My instructions and pictures don't seem to match the skid plate holes along the rocker panels. The instructions referenced the three OEM holes in the metal support of the rocker panel. I found two towards the rear and one in the middle. I thought that odd, but went with it. Once I had the skid plates under the Ranger I realized that my Ranger didn't match what Trail Armor was expecting. I used the rearmost hole, middle hole and then had to drill a hole in the front. So only two u-nuts were used on each side instead of the three that the instructions said to use.

The Trail Armor skid plate isn't light and isn't cheap. Fitment is pretty good. I already trashed my rocker panels ($400 to replace) so hopefully the skid plates will prevent that from happening again.
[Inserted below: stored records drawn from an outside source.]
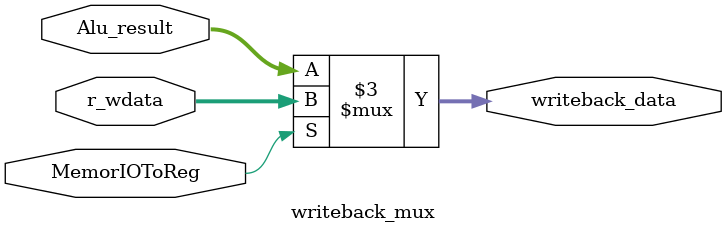
<source format=v>
module writeback_mux (
    input MemorIOToReg,
    input [31:0] Alu_result,
    input [31:0] r_wdata,
    output reg [31:0] writeback_data
);

always @(*) begin
    if (MemorIOToReg)begin
        writeback_data=r_wdata;
    end else begin
        writeback_data=Alu_result;
    end
end
    
endmodule
</source>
What is the purpose of the spacer on the rear? I don't understand that. That reduced my clearance a bit.

I had power washed my Ranger before I did this install. I thought I did a pretty good job but there was enough stuff still under there (mostly on top of the OEM skid plate) that I could have started a garden.

To answer the question that @arcticzale posted above, no, there is no lip on the front. But that's a good idea.